A Variety of Filtering Approaches
- Mesa County Valley School District: This Colorado Junction, Colo., district uses M86 Security's R3000 Internet Filter and Enterprise Reporter tool to manage web controls for its 23,000 students, 3,000 employees and 5,000 workstations.
- Pennsylvania Cyber Charter School: This K–12 online school, based in Midland, Pa., uses Net Nanny to police the traffic of its 8,000 students.
- Clintondale Community School District: This district near Detroit, with 2,300 students and 500 faculty and staff, has deployed a Fortinet FortiGate appliance and a FortiAnalyzer to monitor web use and block sites on its no-go list.
- Heritage Christian School: This school in Kissimmee, Fla., opted for a unified threat management approach, using WatchGuard Firebox to help it provide secure web access for 600 students and 50 staff members.
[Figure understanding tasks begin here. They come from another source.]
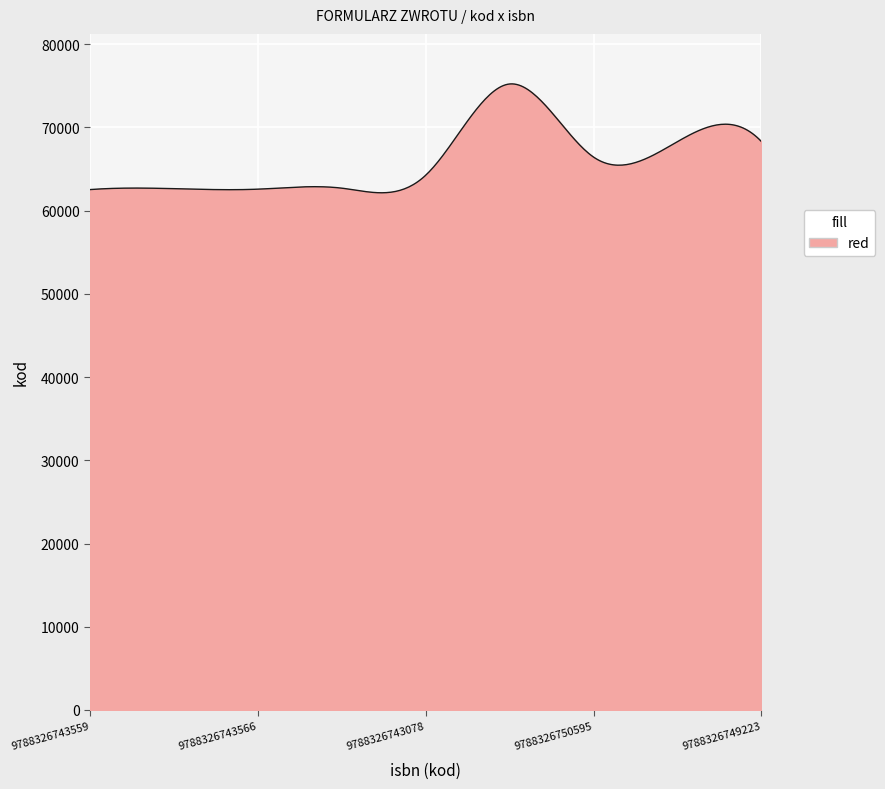

What is the difference between the maximum and minimum values?

13085.1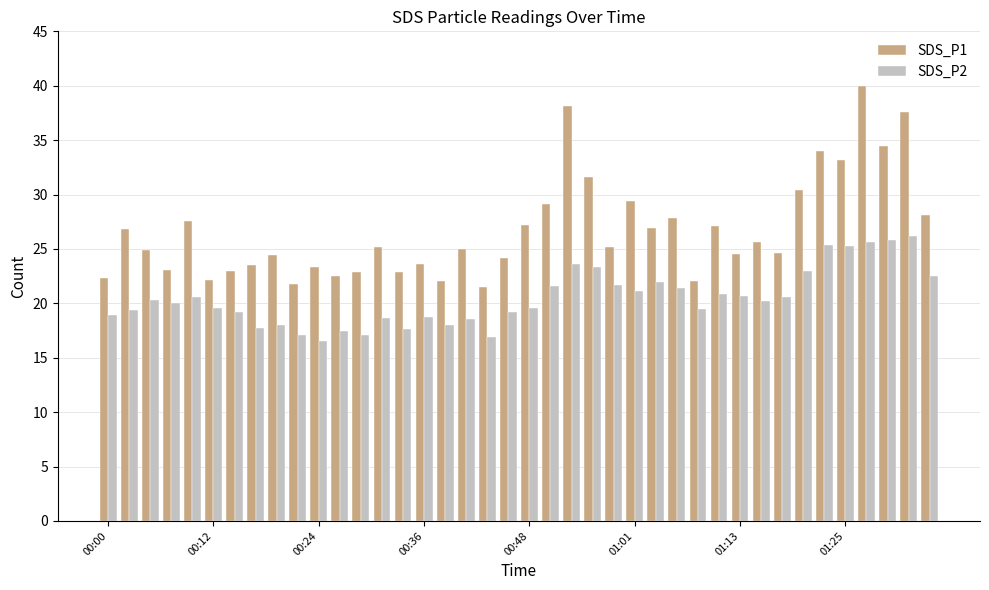

Which series has the largest total across all categories?

SDS_P1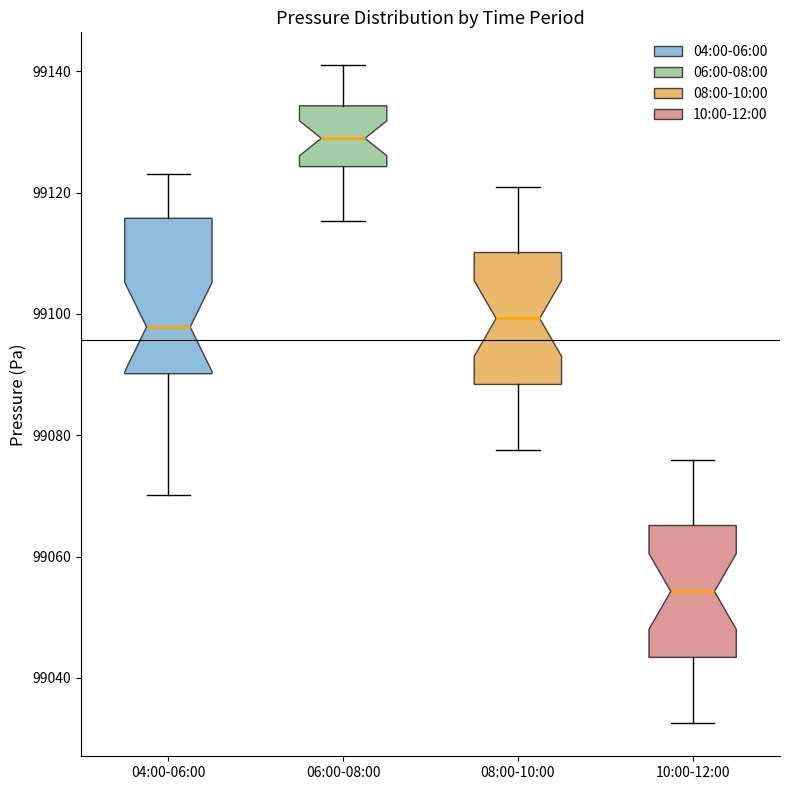

Which box has the highest median line?

06:00-08:00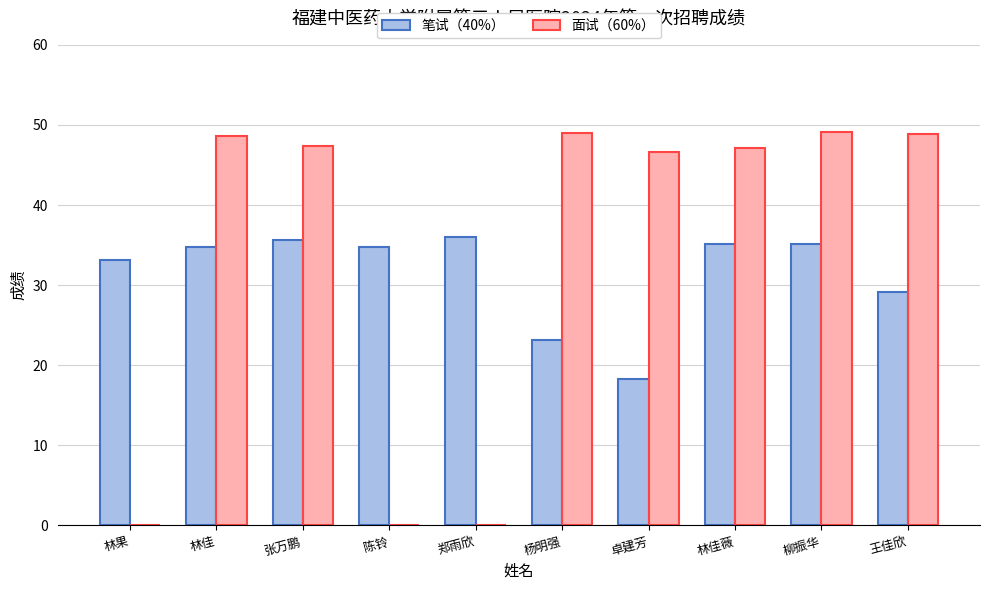

Is the value of 面试（60%） at 陈铃 greater than the value of 笔试（40%） at 卓建芳?

No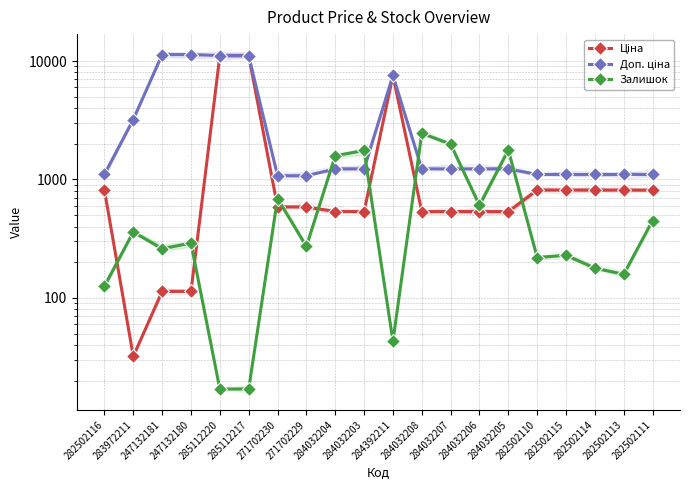

Reading left to right, transcribe all the data shown in this chart.

Ціна: 813.0	32.0	113.3	113.3	11113.6	11113.6	586.0	586.0	535.4	535.4	7545.9	535.4	535.4	535.4	535.4	813.0	813.0	813.0	813.0	813.0
Доп. ціна: 1101.8	3205.0	11334.0	11334.0	11113.6	11113.6	1074.5	1074.5	1227.2	1227.2	7545.9	1227.2	1227.2	1227.2	1227.2	1101.8	1101.8	1101.8	1101.8	1101.8
Залишок: 125.0	360.0	260.0	290.0	17.0	17.0	690.0	272.0	1588.0	1756.0	43.0	2453.0	1986.0	605.0	1775.0	219.0	229.0	178.0	158.0	450.0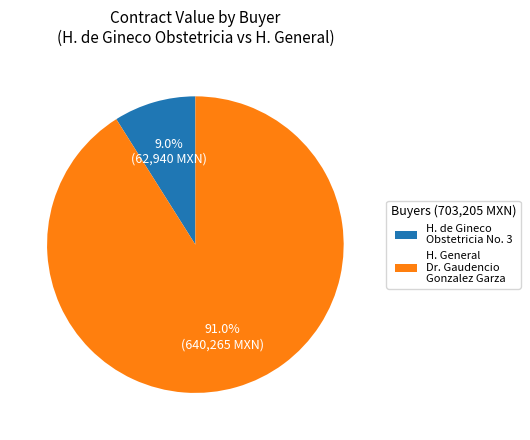

Which has a higher value, H. de Gineco Obstetricia No. 3 or H. General Dr. Gaudencio Gonzalez Garza?

H. General Dr. Gaudencio Gonzalez Garza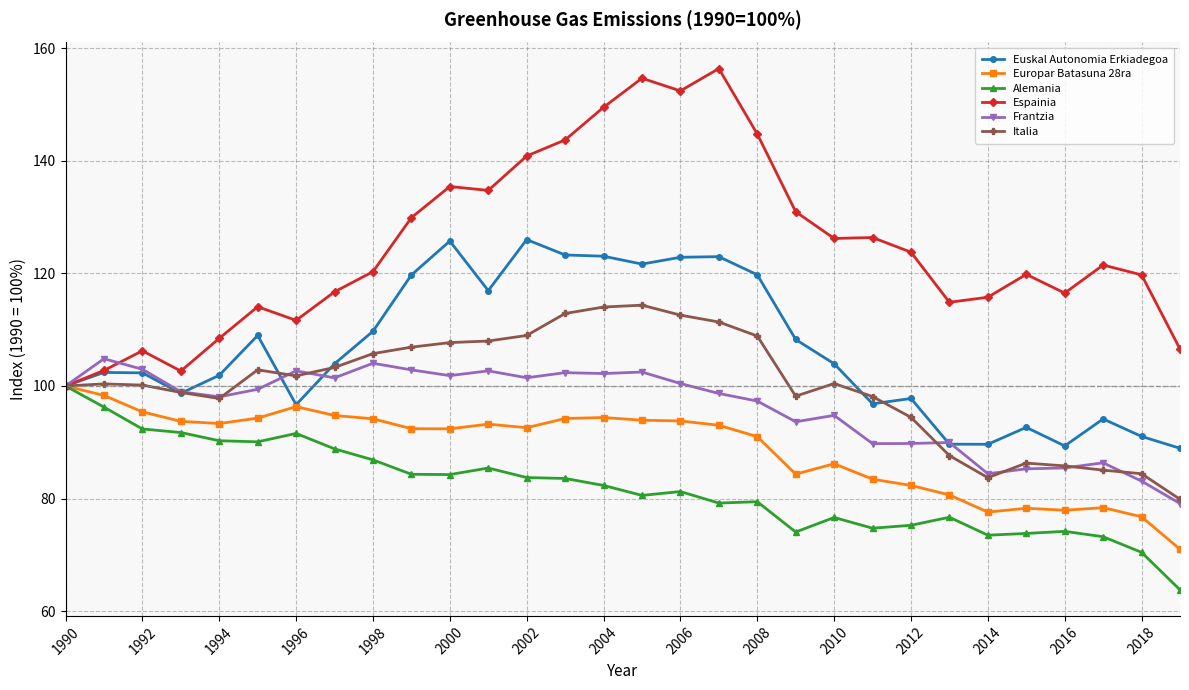

What is the maximum value for Italia?

114.4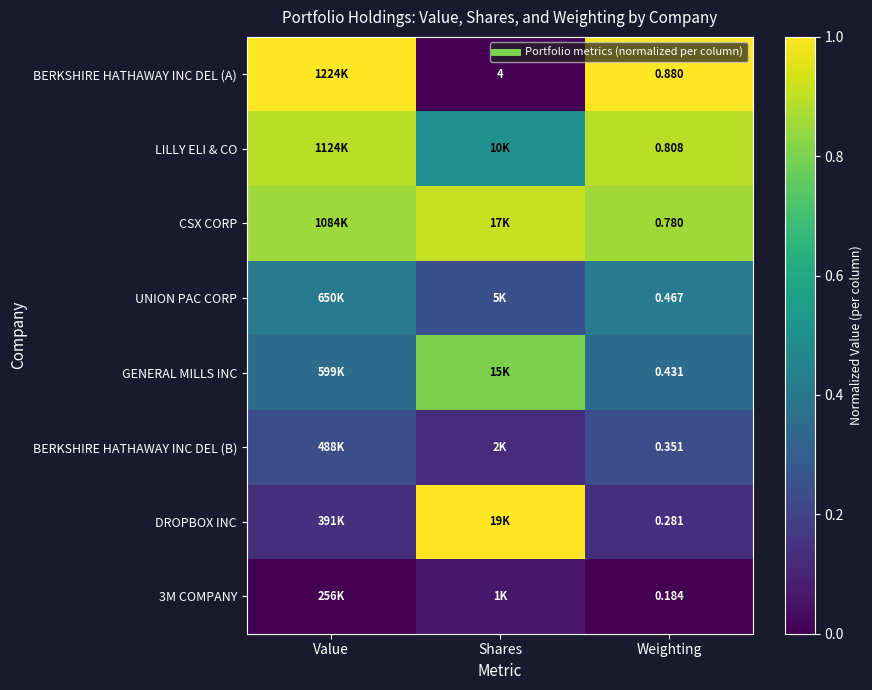

What is the maximum value shown in the chart?

1.0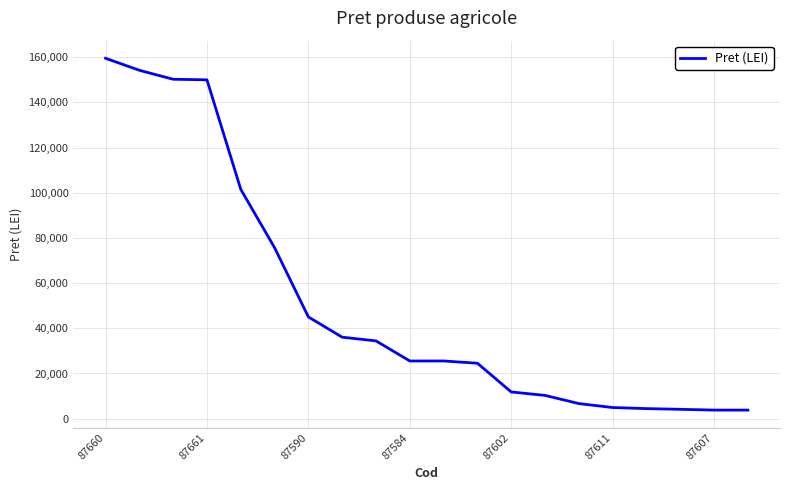

What is the difference between the maximum and minimum values?

155748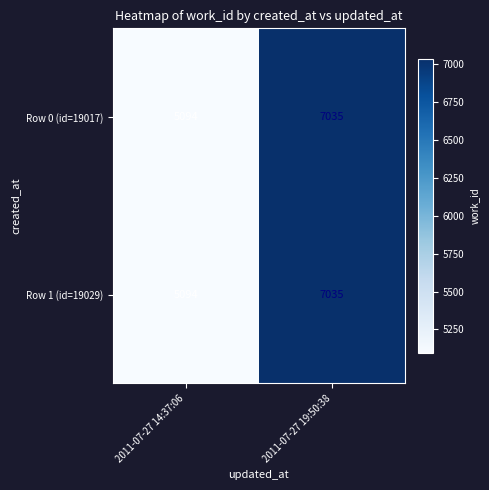

At which category is the sum across all series the highest?

2011-07-27 19:50:38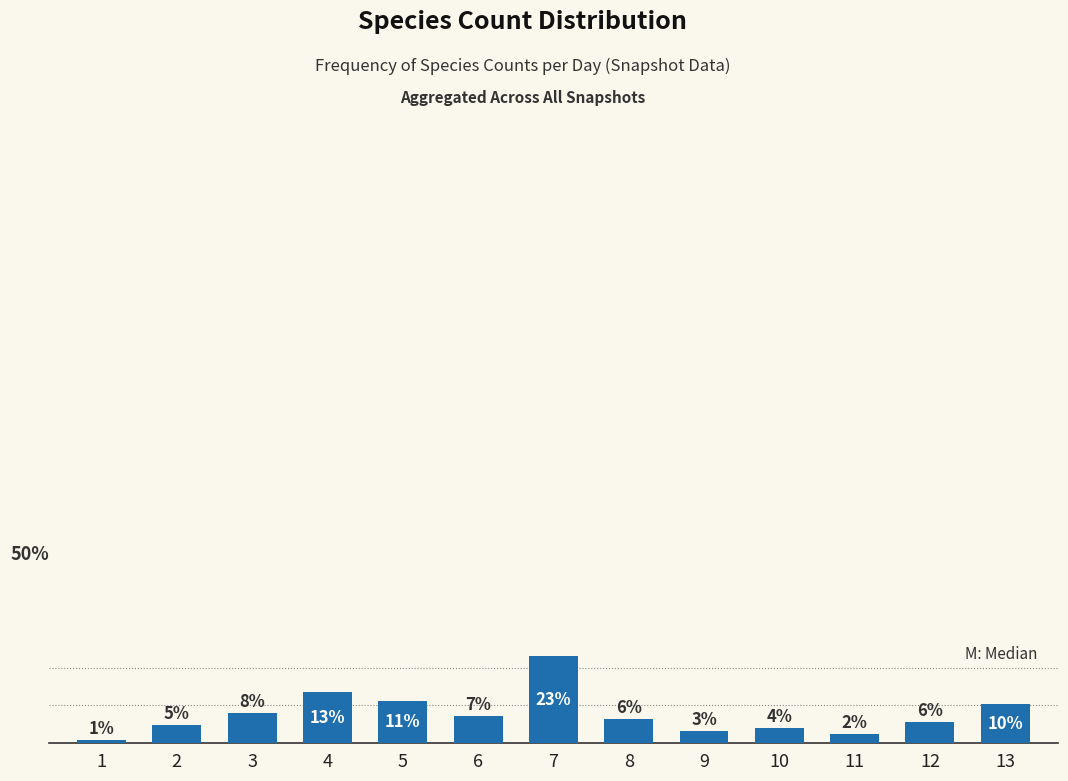

What is the sum of all values?

100.0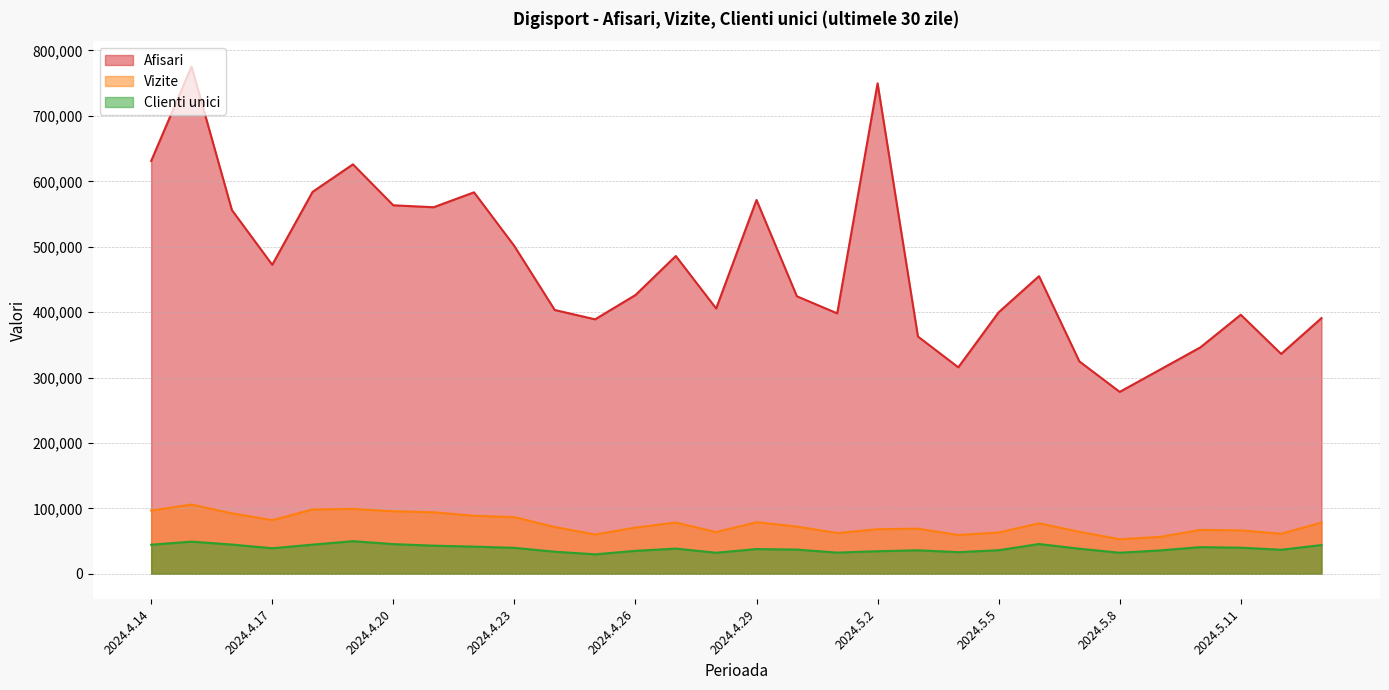

Reading right to left, what are all the values shown in this chart?

Afisari: 390858	336100	395984	346181	312066	278060	324710	454995	399737	315618	362715	749790	398116	424250	571489	405601	485803	426097	388968	403245	500995	583154	560369	563318	625938	583877	472348	556087	775465	631092
Vizite: 78276	61227	66290	67045	56350	52806	64131	77198	63078	59298	68941	68091	62247	72182	78831	63696	78363	70600	60058	71422	86622	88682	93992	95526	99131	98330	81976	92414	105810	96645
Clienti unici: 43874	36678	39829	40696	35676	32118	38271	45445	35979	33023	35860	34460	32309	36922	37739	32115	38433	35004	29690	33695	39617	41478	42911	45293	49807	44493	38959	44627	49095	44386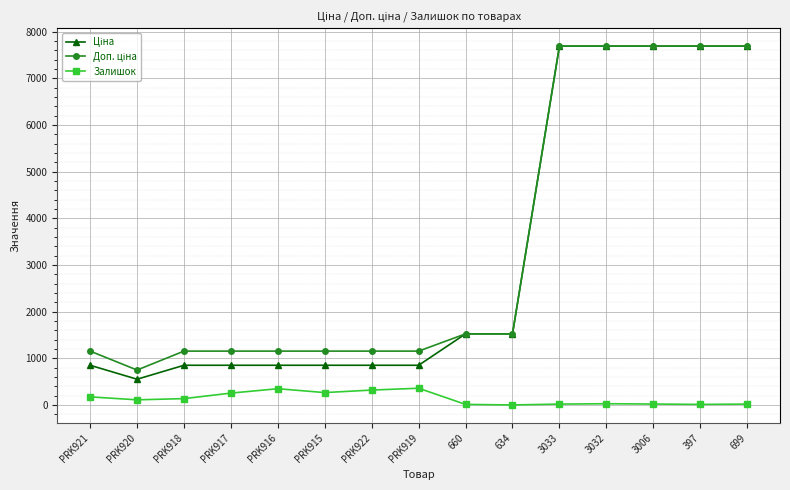

True or false: Залишок has more than 2 interior local peaks.

True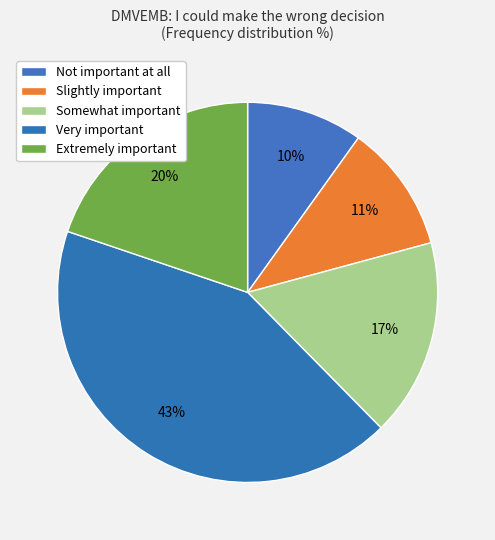

The Very important slice represents 54% of the pie. True or false?

False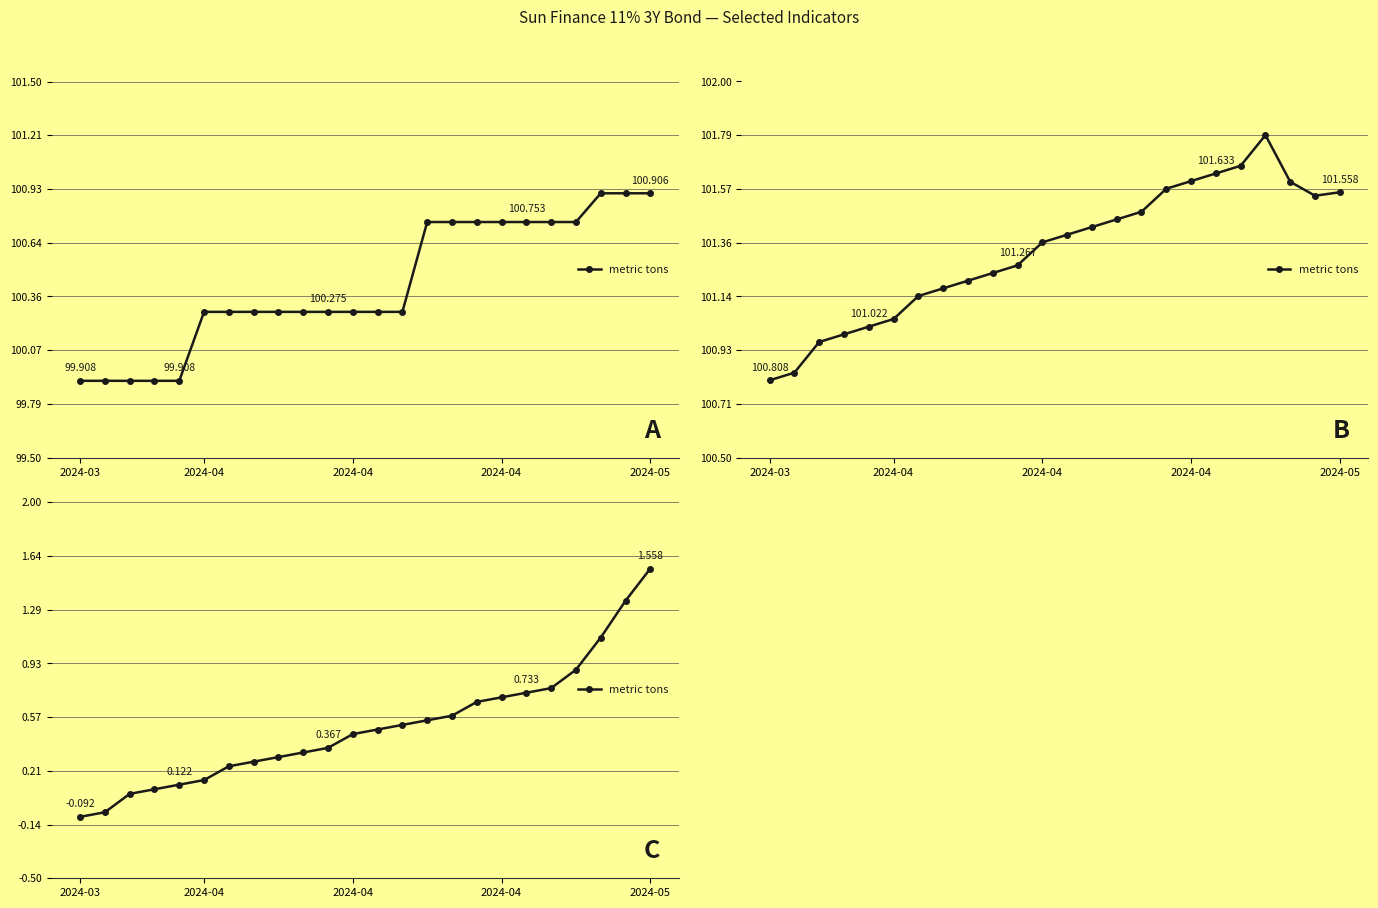

What value does the data have at 16?

0.7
Fairfax County's Web Filtering Tips
Maribeth Luftglass, CIO for Fairfax County Public Schools, offers some best practices for keeping your district's online access humming:
- Maintain a specific list of the types of websites that must be blocked, but also set guidelines describing material considered inappropriate. “This will help you adapt as new technologies emerge and other technologies change.”
- Think about scalability of the tools you select, especially if your district is large. “Initially, the size of the ASA firewall was an issue, but after tweaking the configuration and upgrading the throughput, performance increased dramatically.”
- Use a load balancer between your firewall and filtering servers. “We typically experience between 500Mbps and 550Mbps of web traffic daily, so without a load balancer, this amount of traffic could overwhelm and degrade the performance of the filtering servers.”
- Deploy dedicated servers for the different components of your filtering application. “Having dedicated servers allows us to better troubleshoot and isolate issues if they do arise.”